Von den Charakteren fand ich Hauptkommissar Nevzet am Interessantesten, was natürlich auch der Erzähl-Perspektive geschuldet ist. Alles ist auf ihn ausgerichtet, er ist der führende Kopf im Team, dem zugearbeitet wird, und auch von seinem Privatleben erfährt man mit Abstand am meisten. Berührend wird seine Trauer um Frau und Kind beschrieben, seine vorsichtige Annäherung an eine neue Liebe, seine Verbundenheit mit seinen Freunden Yekta und Demir. Er ist ein Kind des türkischen Bildungsbürgertums, hochintelligent und sehr geschichtsinteressiert, außerdem liebt er seine Stadt Istanbul, obwohl diese ihm jeden Tag aufs Neue Schreckliches offenbart. Im Beruf ist er ein analytischer und sachlicher Denker, der loyal zu seinem Team steht, und ein absoluter Gerechtigkeitsfanatiker, im Privaten ein treuer und sensibler Gefühlsmensch. Neben ihm besteht als Charakter eigentlich nur noch die Museumsdirektorin Leyla in ihrer Vielschichtigleit und Hingebung zum Beruf. Sehr sympathisch waren mir aber auch der impulsive Ali und seine Kabbeleien mit Zeynep, er brachte immer ein bisschen Bodenständigkeit und Humor in die manchmal trockenen Exkurse, und Nevzets Freunde Demir und Yekta.

Inhaltlich ist der Roman sehr komplex. Er beginnt als klassischer Krimi: Mord und die Frage nach dem Wer und Warum. Schnell wird die geschichtliche Verbindung deutlich, seine Ermittlungen führen Nevzat durch das historische Istanbul, er bekommt es mit Museumsdirektoren, aber auch mit Baulöwen und Untnehmern, mit religiösen Eiferern und linken Vereinigungen zu tun. Ein Großteil nehmen in der Darstellung die geschichtlichen Exkurse ein, besonders in der Mitte des Buches tritt hierfür die Krimihandlung stark zurück. Diese Exkurse sind in gehobener Sprache verfasst und kommen mitunter sehr oberlehrerhaft herüber - was sogar auch explizit erwähnt wird. Ich muss gestehen, dass es selbst mir, als wirklich geschichtsinteressiertem Leser, manchmal zuviel wurde und dass ich lieber mehr über die Ermittlungsarbeit gelesen hätte. Auch fand ich die eine oder andere dargebrachte Lektion unnötig und den Erzähler derselben unglaubwürdig. Dass eine Museumsdirektorin sich auskennt, ist vollkommen legtim, auch wenn sie wirklich sehr oft ungebremst ihre Monologe ausführen durfte. Dass aber zwei Obdachlose ebenfalls das Wissen eines Geschichtslehrers besitzen, fand ich eher merkwürdig. Die extrem häufigen und ausufernden geschichtlichen Monologe gingen dann leider auf Kosten der Spannung. Sehr interessant fand ich hingegen durchweg die Beschreibung der historischen Stätten Istanbuls und wohltuend der Verzicht auf allzu blutige Details. Im letzten Drittel nimmt die Geschichte dann wieder gehörig Fahrt auf, die Krimihandlung gewinnt die Oberhand bis zum sehr packenden und auch überraschenden Finale.
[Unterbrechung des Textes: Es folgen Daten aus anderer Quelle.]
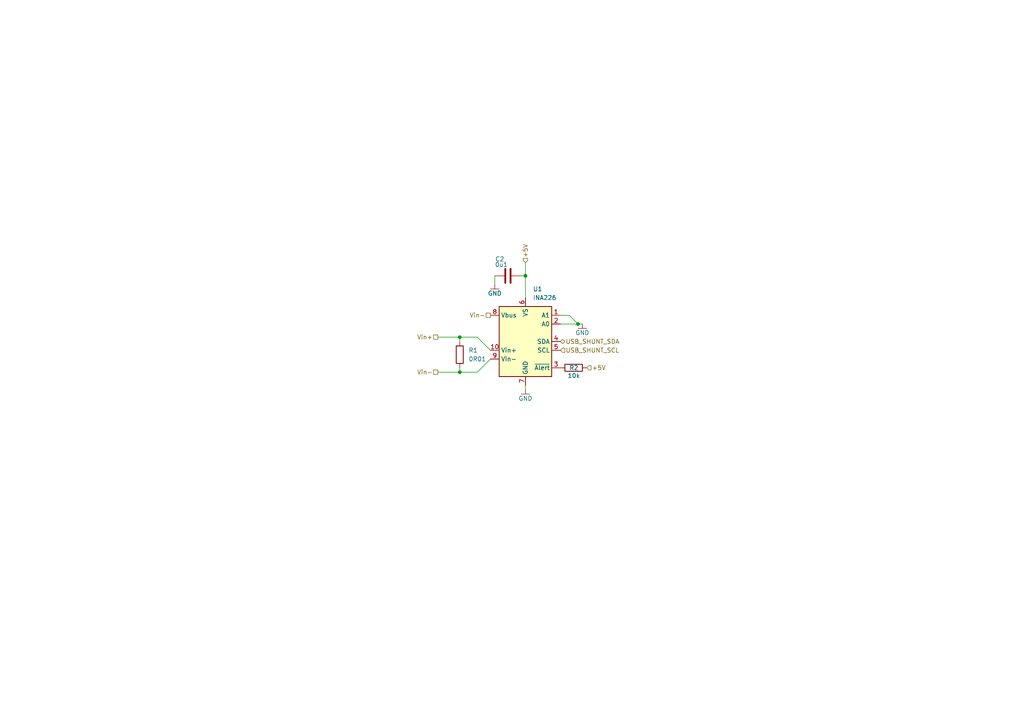
<source format=kicad_sch>
(kicad_sch
	(version 20250114)
	(generator "eeschema")
	(generator_version "9.0")
	(uuid "c6b1147a-90c8-4d62-b83a-142bc60fabd0")
	(paper "A4")
	
	(junction
		(at 133.35 97.79)
		(diameter 0)
		(color 0 0 0 0)
		(uuid "5efe6016-230d-4183-9225-099e43950cb0")
	)
	(junction
		(at 152.4 80.01)
		(diameter 0)
		(color 0 0 0 0)
		(uuid "75f8cbe2-e62a-4850-898c-3c0cad7ec619")
	)
	(junction
		(at 133.35 107.95)
		(diameter 0)
		(color 0 0 0 0)
		(uuid "9d28b309-76a9-41a2-9116-69e83835eebb")
	)
	(junction
		(at 167.64 93.98)
		(diameter 0)
		(color 0 0 0 0)
		(uuid "eec00b22-6760-4fed-9a9b-682a93d0dcc7")
	)
	(wire
		(pts
			(xy 151.13 80.01) (xy 152.4 80.01)
		)
		(stroke
			(width 0)
			(type default)
		)
		(uuid "190bad5a-1a37-438a-83b1-bda4cf0beb8a")
	)
	(wire
		(pts
			(xy 167.64 93.98) (xy 168.91 93.98)
		)
		(stroke
			(width 0)
			(type default)
		)
		(uuid "20769d85-b8f2-4331-b4e0-ddd40c17445a")
	)
	(wire
		(pts
			(xy 162.56 91.44) (xy 165.1 91.44)
		)
		(stroke
			(width 0)
			(type default)
		)
		(uuid "360e7477-c9a1-48ff-a7ef-ce1a1bc2b1bb")
	)
	(wire
		(pts
			(xy 127 97.79) (xy 133.35 97.79)
		)
		(stroke
			(width 0)
			(type default)
		)
		(uuid "8b3257a7-e68e-4913-9978-5ab2d5865089")
	)
	(wire
		(pts
			(xy 127 107.95) (xy 133.35 107.95)
		)
		(stroke
			(width 0)
			(type default)
		)
		(uuid "8ff4f9dd-db32-4c32-97c4-1902991f5049")
	)
	(wire
		(pts
			(xy 152.4 76.2) (xy 152.4 80.01)
		)
		(stroke
			(width 0)
			(type default)
		)
		(uuid "9a6487c7-4c4b-4041-9e4a-7b6020cf54dc")
	)
	(wire
		(pts
			(xy 138.43 107.95) (xy 142.24 104.14)
		)
		(stroke
			(width 0)
			(type default)
		)
		(uuid "aa925c4b-2fc5-4620-9c45-c315cebf58ed")
	)
	(wire
		(pts
			(xy 165.1 91.44) (xy 167.64 93.98)
		)
		(stroke
			(width 0)
			(type default)
		)
		(uuid "b02e6b6c-757a-47e5-9014-5d3d18bbd22e")
	)
	(wire
		(pts
			(xy 152.4 113.03) (xy 152.4 111.76)
		)
		(stroke
			(width 0)
			(type default)
		)
		(uuid "b62ca4af-2b51-4431-bf6e-eb3c888dedda")
	)
	(wire
		(pts
			(xy 133.35 106.68) (xy 133.35 107.95)
		)
		(stroke
			(width 0)
			(type default)
		)
		(uuid "b76e9f0e-b4dc-4c35-a7eb-dcc0d993fa60")
	)
	(wire
		(pts
			(xy 133.35 97.79) (xy 133.35 99.06)
		)
		(stroke
			(width 0)
			(type default)
		)
		(uuid "b9be8e8a-513a-4a95-a0fd-68cf27c5dced")
	)
	(wire
		(pts
			(xy 143.51 80.01) (xy 143.51 82.55)
		)
		(stroke
			(width 0)
			(type default)
		)
		(uuid "bf12f0f9-29b5-4569-854c-5231ed6bcb2a")
	)
	(wire
		(pts
			(xy 138.43 97.79) (xy 142.24 101.6)
		)
		(stroke
			(width 0)
			(type default)
		)
		(uuid "c435ed30-3e50-46c8-bf20-8abdc38d46d7")
	)
	(wire
		(pts
			(xy 133.35 107.95) (xy 138.43 107.95)
		)
		(stroke
			(width 0)
			(type default)
		)
		(uuid "c56af33c-6d99-4b37-b957-a4f089d930a9")
	)
	(wire
		(pts
			(xy 162.56 93.98) (xy 167.64 93.98)
		)
		(stroke
			(width 0)
			(type default)
		)
		(uuid "d51855df-4a06-47c0-a842-518e7f6bfb4a")
	)
	(wire
		(pts
			(xy 133.35 97.79) (xy 138.43 97.79)
		)
		(stroke
			(width 0)
			(type default)
		)
		(uuid "ecdbd861-b0c0-4785-87d5-972b81aa3f55")
	)
	(wire
		(pts
			(xy 152.4 80.01) (xy 152.4 86.36)
		)
		(stroke
			(width 0)
			(type default)
		)
		(uuid "f00d8c3e-3c79-41d1-afb7-be456221adec")
	)
	(hierarchical_label "Vin-"
		(shape passive)
		(at 142.24 91.44 180)
		(effects
			(font
				(size 1.27 1.27)
			)
			(justify right)
		)
		(uuid "308f4c8f-1187-4b04-8054-5dbd2beebf8f")
	)
	(hierarchical_label "Vin-"
		(shape passive)
		(at 127 107.95 180)
		(effects
			(font
				(size 1.27 1.27)
			)
			(justify right)
		)
		(uuid "4089523c-efb3-4284-8188-6c612cb02a34")
	)
	(hierarchical_label "USB_SHUNT_SDA"
		(shape bidirectional)
		(at 162.56 99.06 0)
		(effects
			(font
				(size 1.27 1.27)
			)
			(justify left)
		)
		(uuid "46afcf55-1dab-40eb-b201-a0f745e4e938")
	)
	(hierarchical_label "USB_SHUNT_SCL"
		(shape input)
		(at 162.56 101.6 0)
		(effects
			(font
				(size 1.27 1.27)
			)
			(justify left)
		)
		(uuid "551093a7-7319-4d0f-b8d6-b6ee91e75837")
	)
	(hierarchical_label "+5V"
		(shape input)
		(at 152.4 76.2 90)
		(effects
			(font
				(size 1.27 1.27)
			)
			(justify left)
		)
		(uuid "7822c2b9-7a5e-4b79-988a-dd7db5515797")
	)
	(hierarchical_label "Vin+"
		(shape passive)
		(at 127 97.79 180)
		(effects
			(font
				(size 1.27 1.27)
			)
			(justify right)
		)
		(uuid "bc5b7547-3c60-4cf7-99c7-1100762eccda")
	)
	(hierarchical_label "+5V"
		(shape input)
		(at 170.18 106.68 0)
		(effects
			(font
				(size 1.27 1.27)
			)
			(justify left)
		)
		(uuid "e162b0cf-0d6c-4cac-95f6-29b79755d0d6")
	)
	(symbol
		(lib_id "mypower:GND")
		(at 152.4 114.3 0)
		(unit 1)
		(exclude_from_sim no)
		(in_bom yes)
		(on_board yes)
		(dnp no)
		(uuid "0131eb3d-21a3-469e-a2eb-1563e64af19f")
		(property "Reference" "#PWR01"
			(at 152.4 118.11 0)
			(effects
				(font
					(size 1.27 1.27)
				)
				(hide yes)
			)
		)
		(property "Value" "GND"
			(at 152.4 115.57 0)
			(effects
				(font
					(size 1.27 1.27)
				)
			)
		)
		(property "Footprint" ""
			(at 147.32 114.935 0)
			(effects
				(font
					(size 1.27 1.27)
				)
				(hide yes)
			)
		)
		(property "Datasheet" ""
			(at 147.32 114.935 0)
			(effects
				(font
					(size 1.27 1.27)
				)
				(hide yes)
			)
		)
		(property "Description" ""
			(at 152.4 114.3 0)
			(effects
				(font
					(size 1.27 1.27)
				)
			)
		)
		(pin "1"
			(uuid "42da4f98-e159-4a58-aa32-d0491b4776de")
		)
		(instances
			(project "Amplifier"
				(path "/2f4830bd-672b-4d5b-b8d7-989ae91c893c/60a7bbcf-cdb5-42ef-b224-050c5add5d3c"
					(reference "#PWR01")
					(unit 1)
				)
			)
		)
	)
	(symbol
		(lib_id "mypower:GND")
		(at 143.51 83.82 0)
		(unit 1)
		(exclude_from_sim no)
		(in_bom yes)
		(on_board yes)
		(dnp no)
		(uuid "073b598d-dc09-4733-8f92-91a2108fe6e1")
		(property "Reference" "#PWR03"
			(at 143.51 87.63 0)
			(effects
				(font
					(size 1.27 1.27)
				)
				(hide yes)
			)
		)
		(property "Value" "GND"
			(at 143.51 85.09 0)
			(effects
				(font
					(size 1.27 1.27)
				)
			)
		)
		(property "Footprint" ""
			(at 138.43 84.455 0)
			(effects
				(font
					(size 1.27 1.27)
				)
				(hide yes)
			)
		)
		(property "Datasheet" ""
			(at 138.43 84.455 0)
			(effects
				(font
					(size 1.27 1.27)
				)
				(hide yes)
			)
		)
		(property "Description" ""
			(at 143.51 83.82 0)
			(effects
				(font
					(size 1.27 1.27)
				)
			)
		)
		(pin "1"
			(uuid "625e1b31-dd80-4b61-a5aa-2c06ac362160")
		)
		(instances
			(project "Amplifier"
				(path "/2f4830bd-672b-4d5b-b8d7-989ae91c893c/60a7bbcf-cdb5-42ef-b224-050c5add5d3c"
					(reference "#PWR03")
					(unit 1)
				)
			)
		)
	)
	(symbol
		(lib_id "Device:R")
		(at 133.35 102.87 0)
		(unit 1)
		(exclude_from_sim no)
		(in_bom yes)
		(on_board yes)
		(dnp no)
		(fields_autoplaced yes)
		(uuid "0a0fbc08-9a51-44a3-ad5c-cc55bce1a475")
		(property "Reference" "R1"
			(at 135.89 101.5999 0)
			(effects
				(font
					(size 1.27 1.27)
				)
				(justify left)
			)
		)
		(property "Value" "0R01"
			(at 135.89 104.1399 0)
			(effects
				(font
					(size 1.27 1.27)
				)
				(justify left)
			)
		)
		(property "Footprint" "Resistor_SMD:R_0805_2012Metric_Pad1.20x1.40mm_HandSolder"
			(at 131.572 102.87 90)
			(effects
				(font
					(size 1.27 1.27)
				)
				(hide yes)
			)
		)
		(property "Datasheet" "~"
			(at 133.35 102.87 0)
			(effects
				(font
					(size 1.27 1.27)
				)
				(hide yes)
			)
		)
		(property "Description" "Resistor"
			(at 133.35 102.87 0)
			(effects
				(font
					(size 1.27 1.27)
				)
				(hide yes)
			)
		)
		(property "DigiKey Part #" "ERJ-6CWDR010V"
			(at 133.35 102.87 0)
			(effects
				(font
					(size 1.27 1.27)
				)
				(hide yes)
			)
		)
		(pin "2"
			(uuid "e82e6bcc-b150-4915-b40a-911b36d32a30")
		)
		(pin "1"
			(uuid "8931eb86-7469-47cd-9c7d-4dc9e6e2e958")
		)
		(instances
			(project ""
				(path "/2f4830bd-672b-4d5b-b8d7-989ae91c893c/60a7bbcf-cdb5-42ef-b224-050c5add5d3c"
					(reference "R1")
					(unit 1)
				)
			)
		)
	)
	(symbol
		(lib_id "Sensor_Energy:INA226")
		(at 152.4 99.06 0)
		(unit 1)
		(exclude_from_sim no)
		(in_bom yes)
		(on_board yes)
		(dnp no)
		(fields_autoplaced yes)
		(uuid "21d0dd50-8435-4d30-8d97-0769c638bafe")
		(property "Reference" "U1"
			(at 154.5433 83.82 0)
			(effects
				(font
					(size 1.27 1.27)
				)
				(justify left)
			)
		)
		(property "Value" "INA226"
			(at 154.5433 86.36 0)
			(effects
				(font
					(size 1.27 1.27)
				)
				(justify left)
			)
		)
		(property "Footprint" "Package_SO:VSSOP-10_3x3mm_P0.5mm"
			(at 172.72 110.49 0)
			(effects
				(font
					(size 1.27 1.27)
				)
				(hide yes)
			)
		)
		(property "Datasheet" "http://www.ti.com/lit/ds/symlink/ina226.pdf"
			(at 161.29 101.6 0)
			(effects
				(font
					(size 1.27 1.27)
				)
				(hide yes)
			)
		)
		(property "Description" "High-Side or Low-Side Measurement, Bi-Directional Current and Power Monitor (0-36V) with I2C Compatible Interface, VSSOP-10"
			(at 152.4 99.06 0)
			(effects
				(font
					(size 1.27 1.27)
				)
				(hide yes)
			)
		)
		(pin "6"
			(uuid "dbb81024-ca19-4e66-90be-f5f1e13b40c3")
		)
		(pin "9"
			(uuid "2280adf3-b176-402c-a5d8-817c483dcd85")
		)
		(pin "10"
			(uuid "23ce2f04-87a1-4683-b1d5-591730cd4f05")
		)
		(pin "7"
			(uuid "8471daf1-04e9-4166-825e-5d9d714a3616")
		)
		(pin "8"
			(uuid "fc5f1b8b-903a-41dd-8db2-d66838dc67d7")
		)
		(pin "3"
			(uuid "550a7947-094e-4ce5-b663-ad872addeee5")
		)
		(pin "1"
			(uuid "9b773f4f-e3ee-4e80-ab24-1a17f8c47e53")
		)
		(pin "5"
			(uuid "ecb79e6e-3bdb-49b9-a0cb-9acc6f053d8c")
		)
		(pin "4"
			(uuid "71541572-965e-4600-a021-1eb464cb4246")
		)
		(pin "2"
			(uuid "07418f4a-2560-42a9-9448-83d48dd70eac")
		)
		(instances
			(project "Amplifier"
				(path "/2f4830bd-672b-4d5b-b8d7-989ae91c893c/60a7bbcf-cdb5-42ef-b224-050c5add5d3c"
					(reference "U1")
					(unit 1)
				)
			)
		)
	)
	(symbol
		(lib_id "Device:C")
		(at 147.32 80.01 90)
		(unit 1)
		(exclude_from_sim no)
		(in_bom yes)
		(on_board yes)
		(dnp no)
		(uuid "415c64f2-4e2a-40df-b4d7-ed1c3a899cff")
		(property "Reference" "C2"
			(at 146.304 74.422 90)
			(effects
				(font
					(size 1.27 1.27)
				)
				(justify left bottom)
			)
		)
		(property "Value" "0u1"
			(at 147.32 77.47 90)
			(effects
				(font
					(size 1.27 1.27)
				)
				(justify left top)
			)
		)
		(property "Footprint" "Capacitor_THT:C_Disc_D4.7mm_W2.5mm_P5.00mm"
			(at 151.13 79.0448 0)
			(effects
				(font
					(size 1.27 1.27)
				)
				(hide yes)
			)
		)
		(property "Datasheet" "~"
			(at 147.32 80.01 0)
			(effects
				(font
					(size 1.27 1.27)
				)
				(hide yes)
			)
		)
		(property "Description" ""
			(at 147.32 80.01 0)
			(effects
				(font
					(size 1.27 1.27)
				)
			)
		)
		(pin "1"
			(uuid "c75eef9e-1465-4f99-8735-739cd9c2f3c1")
		)
		(pin "2"
			(uuid "3450cc85-b584-4f49-a275-18f45e3f5658")
		)
		(instances
			(project "Amplifier"
				(path "/2f4830bd-672b-4d5b-b8d7-989ae91c893c/60a7bbcf-cdb5-42ef-b224-050c5add5d3c"
					(reference "C2")
					(unit 1)
				)
			)
		)
	)
	(symbol
		(lib_id "mypower:GND")
		(at 168.91 95.25 0)
		(unit 1)
		(exclude_from_sim no)
		(in_bom yes)
		(on_board yes)
		(dnp no)
		(uuid "63a1dbd5-a829-4335-828b-ac810fc1b550")
		(property "Reference" "#PWR02"
			(at 168.91 99.06 0)
			(effects
				(font
					(size 1.27 1.27)
				)
				(hide yes)
			)
		)
		(property "Value" "GND"
			(at 168.91 96.52 0)
			(effects
				(font
					(size 1.27 1.27)
				)
			)
		)
		(property "Footprint" ""
			(at 163.83 95.885 0)
			(effects
				(font
					(size 1.27 1.27)
				)
				(hide yes)
			)
		)
		(property "Datasheet" ""
			(at 163.83 95.885 0)
			(effects
				(font
					(size 1.27 1.27)
				)
				(hide yes)
			)
		)
		(property "Description" ""
			(at 168.91 95.25 0)
			(effects
				(font
					(size 1.27 1.27)
				)
			)
		)
		(pin "1"
			(uuid "90567bf3-d54d-4c27-bb42-0435c9180344")
		)
		(instances
			(project "Amplifier"
				(path "/2f4830bd-672b-4d5b-b8d7-989ae91c893c/60a7bbcf-cdb5-42ef-b224-050c5add5d3c"
					(reference "#PWR02")
					(unit 1)
				)
			)
		)
	)
	(symbol
		(lib_id "Device:R")
		(at 166.37 106.68 90)
		(unit 1)
		(exclude_from_sim no)
		(in_bom yes)
		(on_board yes)
		(dnp no)
		(uuid "93ce7214-97ad-4d06-978a-2b7c4857136d")
		(property "Reference" "R2"
			(at 165.1 106.68 90)
			(effects
				(font
					(size 1.27 1.27)
				)
				(justify right)
			)
		)
		(property "Value" "10k"
			(at 164.592 108.966 90)
			(effects
				(font
					(size 1.27 1.27)
				)
				(justify right)
			)
		)
		(property "Footprint" "Resistor_THT:R_Axial_DIN0207_L6.3mm_D2.5mm_P10.16mm_Horizontal"
			(at 166.37 108.458 90)
			(effects
				(font
					(size 1.27 1.27)
				)
				(hide yes)
			)
		)
		(property "Datasheet" "~"
			(at 166.37 106.68 0)
			(effects
				(font
					(size 1.27 1.27)
				)
				(hide yes)
			)
		)
		(property "Description" ""
			(at 166.37 106.68 0)
			(effects
				(font
					(size 1.27 1.27)
				)
			)
		)
		(pin "1"
			(uuid "b55d3d0e-3f27-4352-adaf-8ce5ed3cf21c")
		)
		(pin "2"
			(uuid "a514cc72-cae8-4ac3-9fdf-c9dfc10c7856")
		)
		(instances
			(project "Amplifier"
				(path "/2f4830bd-672b-4d5b-b8d7-989ae91c893c/60a7bbcf-cdb5-42ef-b224-050c5add5d3c"
					(reference "R2")
					(unit 1)
				)
			)
		)
	)
)

</source>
Fazit: Interessante und durchaus gelungene Mischung aus Krimi und Geschichtslektion. Der Autor verfügt über ungeheures Wissen und liebt seine Stadt. Meines Erachtens eher nichts für den klassischen Krimileser, Interesse an der Geschichte der Stadt Istanbul ist unbedingt vonnöten, sonst wird es eine Quälerei. Wenn man sich hierauf einlässt, erfährt man viel über das Leben, die Menschen und natürlich die Vergangenheit dieser faszinierenden Metropole am Bosporus.